Quantifying acute-phase inflammation proteins by nuclear magnetic resonance spectrometry

The analysis of all small molecules in an organism (the metabolome) has huge potential for medical diagnostics. A German research team is investigating this with nuclear magnetic resonance spectrometry (NMR).

In a study recently published in Angewandte Chemie International Edition, they quantified acute-phase proteins from serum samples that act as markers for inflammatory diseases. They successfully obtained several diagnostic parameters from a single, short, NMR experiment.

In addition to genomics and proteomics, metabolomics is becoming established as another mainstay of medical research and diagnosis. Bodily fluids like blood are highly complex mixtures of only partially known compounds. Metabolomic analysis is thus correspondingly difficult and complex. A team led by Ulrich L. Günther and Alvaro Mallagaray uses advanced NMR techniques to link the metabolomes of cells and organisms to diseases.

NMR spectroscopy is based on the behavior—which varies depending on the chemical environment—of magnetically active atomic nuclei, primarily hydrogen (¹H) and carbon (¹³C) under the influence of a strong external magnetic field. Using this phenomenon, it is possible to obtain measurements and characteristic spectra. In medical diagnosis, this principle is also used in the form of MRI (magnetic resonance imaging) to image tissue.

In prior studies, NMR measurements of blood serum produced signals for special carbohydrate building blocks (acetyl resonances of N-acetylated carbohydrates) that are linked to acute-phase glycoproteins. These carbohydrate-containing proteins arise in cases of strong immune responses to acute inflammation. As well as changes in their concentration, their glycosylation pattern—meaning the type, number, and arrangement of their carbohydrate building blocks—can vary in a specific way depending on the disease in question.

The team employed a series of different NMR processes to fully assign the NMR signals from human serum. This led them to the conclusion that the two strongest signals, designated as glycoproteins A and B, result from N-acetylneuraminic acid and N-acetylglucosamine building blocks, respectively, which contradicts a hypothesis proposed in a prior study. By using diffusion-edited NMR experiments, they were able to prove that the components of these signals can be tied to specific, acute-phase proteins.
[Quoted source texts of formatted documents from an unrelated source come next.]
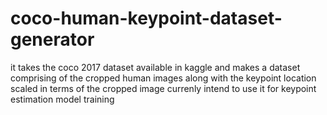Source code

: # coco-human-keypoint-dataset-generator
it takes the coco 2017 dataset available in kaggle and makes a dataset comprising of the cropped human images along with the keypoint location scaled in terms of the cropped image currenly intend to use it for keypoint estimation model training
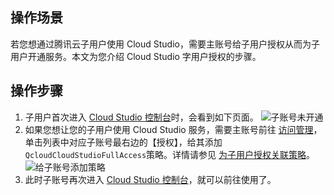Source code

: ## 操作场景
若您想通过腾讯云子用户使用 Cloud Studio，需要主账号给子用户授权从而为子用户开通服务。本文为您介绍 Cloud Studio 字用户授权的步骤。
## 操作步骤
1. 子用户首次进入 [ Cloud Studio 控制台](https://console.cloud.tencent.com/cloudstudio)时，会看到如下页面。
![子账号未开通](https://main.qcloudimg.com/raw/7864fd80e21771dfb9ffe320a2b2fac1.png)
2. 如果您想让您的子用户使用 Cloud Studio 服务，需要主账号前往 [访问管理](https://console.cloud.tencent.com/cam)，单击列表中对应子账号最右边的【授权】，给其添加`QcloudCloudStudioFullAccess`策略。详情请参见 [为子用户授权关联策略](https://cloud.tencent.com/document/product/598/36256#.E4.B8.BA.E5.AD.90.E7.94.A8.E6.88.B7.E6.8E.88.E6.9D.83.E5.85.B3.E8.81.94.E7.AD.96.E7.95.A5)。
![给子账号添加策略](https://main.qcloudimg.com/raw/547230c808f84ac2476e42e13fbe3b75.png)
3. 此时子账号再次进入 [Cloud Studio 控制台](https://console.cloud.tencent.com/cloudstudio)，就可以前往使用了。

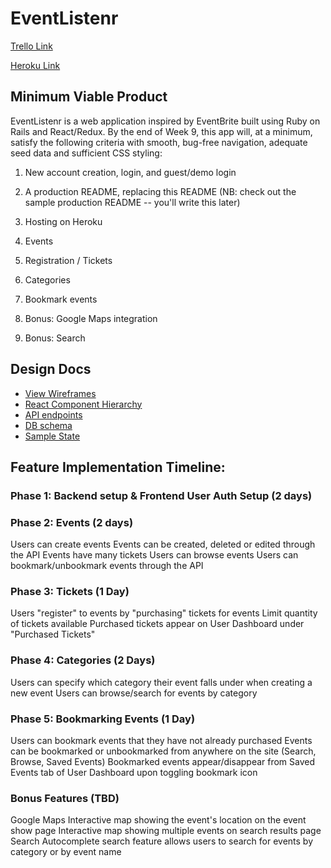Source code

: # EventListenr

[Trello Link](https://trello.com/b/WcxLln60/eventlistenr)

[Heroku Link](https://eventlistenr.herokuapp.com/)

## Minimum Viable Product
EventListenr is a web application inspired by EventBrite built using Ruby on Rails and React/Redux. By the end of Week 9, this app will, at a minimum, satisfy the following criteria with smooth, bug-free navigation, adequate seed data and sufficient CSS styling:

  1. New account creation, login, and guest/demo login
  2. A production README, replacing this README (NB: check out the  sample production README -- you'll write this later)
  3. Hosting on Heroku
  4. Events
  5. Registration / Tickets
  6. Categories
  7. Bookmark events

  8. Bonus: Google Maps integration
  9. Bonus: Search

## Design Docs
* [View Wireframes](https://github.com/gevuong/EventListenr/tree/master/EventListenr/docs/wireframes)
* [React Component Hierarchy](https://github.com/gevuong/EventListenr/blob/master/EventListenr/docs/component_hierarchy.md)
* [API endpoints](https://github.com/gevuong/EventListenr/blob/master/EventListenr/docs/api-endpoints.md)
* [DB schema](https://github.com/gevuong/EventListenr/blob/master/EventListenr/docs/schema.md)
* [Sample State](https://github.com/gevuong/EventListenr/blob/master/EventListenr/docs/sample-state.md)

## Feature Implementation Timeline:

### Phase 1: Backend setup & Frontend User Auth Setup (2 days)

### Phase 2: Events (2 days)
Users can create events
Events can be created, deleted or edited through the API
Events have many tickets
Users can browse events
Users can bookmark/unbookmark events through the API

### Phase 3: Tickets (1 Day)
Users "register" to events by "purchasing" tickets for events
Limit quantity of tickets available
Purchased tickets appear on User Dashboard under "Purchased Tickets"

### Phase 4: Categories (2 Days)
Users can specify which category their event falls under when creating a new event
Users can browse/search for events by category

### Phase 5: Bookmarking Events (1 Day)
Users can bookmark events that they have not already purchased
Events can be bookmarked or unbookmarked from anywhere on the site (Search, Browse, Saved Events)
Bookmarked events appear/disappear from Saved Events tab of User Dashboard upon toggling bookmark icon


### Bonus Features (TBD)
Google Maps
Interactive map showing the event's location on the event show page
Interactive map showing multiple events on search results page
Search
Autocomplete search feature allows users to search for events by category or by event name
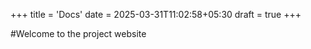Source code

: +++
title = 'Docs'
date = 2025-03-31T11:02:58+05:30
draft = true
+++


#Welcome to the project website

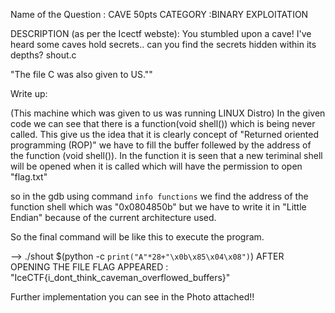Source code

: Name of the Question : CAVE 50pts
CATEGORY :BINARY EXPLOITATION

DESCRIPTION (as per the Icectf webste):
You stumbled upon a cave! I've heard some caves hold secrets.. can you find the secrets hidden within its depths?
shout.c

"The file C was also given to US.""

Write up:

(This machine which was given to us was running LINUX Distro)
In the given code we can see that there is a function(void shell()) which is being never called.
This give us the idea that it is clearly concept of "Returned oriented programming (ROP)" we have to fill the buffer follewed by the address of the function (void shell()).
In the function it is seen that a new teriminal shell will be opened when it is called which will have the permission to open  "flag.txt"

so in the gdb using command `info functions`  we find the address of the function shell which was "0x0804850b"
but we have to write it in "Little Endian" because of the current architecture used.

So the final command will be like this to execute the program.

--> ./shout $(python -c `print("A"*28+"\x0b\x85\x04\x08")`)
AFTER OPENING THE FILE FLAG APPEARED : "IceCTF{i_dont_think_caveman_overflowed_buffers}"

Further implementation you can see in the Photo attached!!
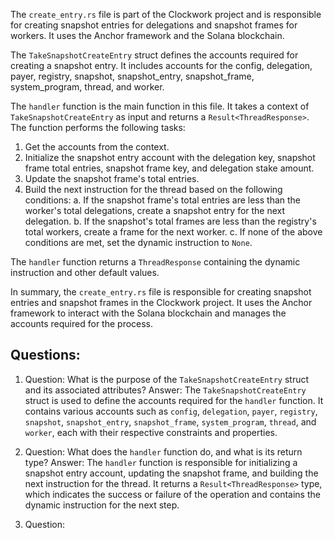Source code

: The `create_entry.rs` file is part of the Clockwork project and is responsible for creating snapshot entries for delegations and snapshot frames for workers. It uses the Anchor framework and the Solana blockchain.

The `TakeSnapshotCreateEntry` struct defines the accounts required for creating a snapshot entry. It includes accounts for the config, delegation, payer, registry, snapshot, snapshot_entry, snapshot_frame, system_program, thread, and worker.

The `handler` function is the main function in this file. It takes a context of `TakeSnapshotCreateEntry` as input and returns a `Result<ThreadResponse>`. The function performs the following tasks:

1. Get the accounts from the context.
2. Initialize the snapshot entry account with the delegation key, snapshot frame total entries, snapshot frame key, and delegation stake amount.
3. Update the snapshot frame's total entries.
4. Build the next instruction for the thread based on the following conditions:
   a. If the snapshot frame's total entries are less than the worker's total delegations, create a snapshot entry for the next delegation.
   b. If the snapshot's total frames are less than the registry's total workers, create a frame for the next worker.
   c. If none of the above conditions are met, set the dynamic instruction to `None`.

The `handler` function returns a `ThreadResponse` containing the dynamic instruction and other default values.

In summary, the `create_entry.rs` file is responsible for creating snapshot entries and snapshot frames in the Clockwork project. It uses the Anchor framework to interact with the Solana blockchain and manages the accounts required for the process.
## Questions: 
 1. Question: What is the purpose of the `TakeSnapshotCreateEntry` struct and its associated attributes?
   Answer: The `TakeSnapshotCreateEntry` struct is used to define the accounts required for the `handler` function. It contains various accounts such as `config`, `delegation`, `payer`, `registry`, `snapshot`, `snapshot_entry`, `snapshot_frame`, `system_program`, `thread`, and `worker`, each with their respective constraints and properties.

2. Question: What does the `handler` function do, and what is its return type?
   Answer: The `handler` function is responsible for initializing a snapshot entry account, updating the snapshot frame, and building the next instruction for the thread. It returns a `Result<ThreadResponse>` type, which indicates the success or failure of the operation and contains the dynamic instruction for the next step.

3. Question: 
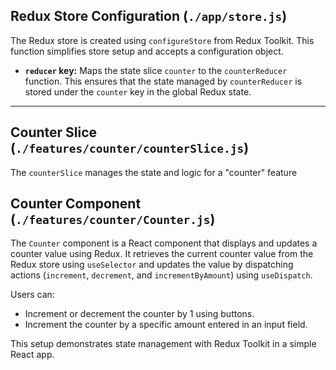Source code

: ## Redux Store Configuration (`./app/store.js`)

The Redux store is created using `configureStore` from Redux Toolkit. This function simplifies store setup and accepts a configuration object. 

- **`reducer` key:** Maps the state slice `counter` to the `counterReducer` function. This ensures that the state managed by `counterReducer` is stored under the `counter` key in the global Redux state.

---

## Counter Slice (`./features/counter/counterSlice.js`)

The `counterSlice` manages the state and logic for a "counter" feature



## Counter Component (`./features/counter/Counter.js`)

The `Counter` component is a React component that displays and updates a counter value using Redux. It retrieves the current counter value from the Redux store using `useSelector` and updates the value by dispatching actions (`increment`, `decrement`, and `incrementByAmount`) using `useDispatch`. 

Users can:
- Increment or decrement the counter by 1 using buttons.
- Increment the counter by a specific amount entered in an input field.

This setup demonstrates state management with Redux Toolkit in a simple React app.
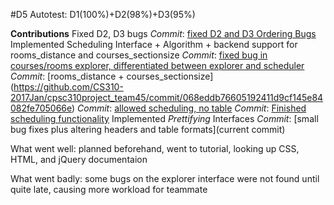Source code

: #D5 Autotest: D1(100%)+D2(98%)+D3(95%)


**Contributions**
Fixed D2, D3 bugs
 *Commit*: [fixed D2 and D3 Ordering Bugs ](https://github.com/CS310-2017Jan/cpsc310project_team45/commit/ad26bb62c8e325b463d898a6956c5b2b987294c8)
Implemented Scheduling Interface + Algorithm + backend support for rooms_distance and courses_sectionsize
 *Commit*: [fixed bug in courses/rooms explorer, differentiated between explorer and scheduler ](https://github.com/CS310-2017Jan/cpsc310project_team45/commit/ae9483cdffeb3057d37776c40f7c6fa563cc1300)
 *Commit*: [rooms_distance + courses_sectionsize] (https://github.com/CS310-2017Jan/cpsc310project_team45/commit/068eddb76605192411d9cf145e84082fe705066e)
 *Commit*: [allowed scheduling, no table](https://github.com/CS310-2017Jan/cpsc310project_team45/commit/ff11c684f96720219cd5d0b476978f0d98325998)
 *Commit*: [Finished scheduling functionality](https://github.com/CS310-2017Jan/cpsc310project_team45/commit/6edefcb0fbc6c9172eb3b462552aacd06137fd7b)
  Implemented *Prettifying* Interfaces
 *Commit*: [small bug fixes plus altering headers and table formats](current commit)
 

What went well: planned beforehand, went to tutorial, looking up CSS, HTML, and jQuery documentaion

What went badly: some bugs on the explorer interface were not found until quite late, causing more workload for teammate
"NMR spectra allow for the simultaneous quantification of several acute-phase inflammation proteins," according to Ulrich L. Günther. "A proteo-metabolomic NMR signature of significant diagnostic potential is obtained within 10–20 minutes."

Working at the Universities of Lübeck and Oldenburg, the University Hospitals of Greifswald and Lübeck, the University Heart Center in Lübeck, and the German Center for Cardiogenic Vascular Research (Greifswald and Lübeck), the team was able to use serum samples from patients with COVID-19 or cardiogenic shock, a dangerous side effect of heart attacks.

In comparison to samples from healthy individuals, they found significant changes in various specific acute-phase proteins in the serum. "In the case of Parkinson's disease, our method provides a yes-no diagnosis, as Parkinson's patients have a very specific glycosylation in their blood that does not occur in healthy people," Günther adds.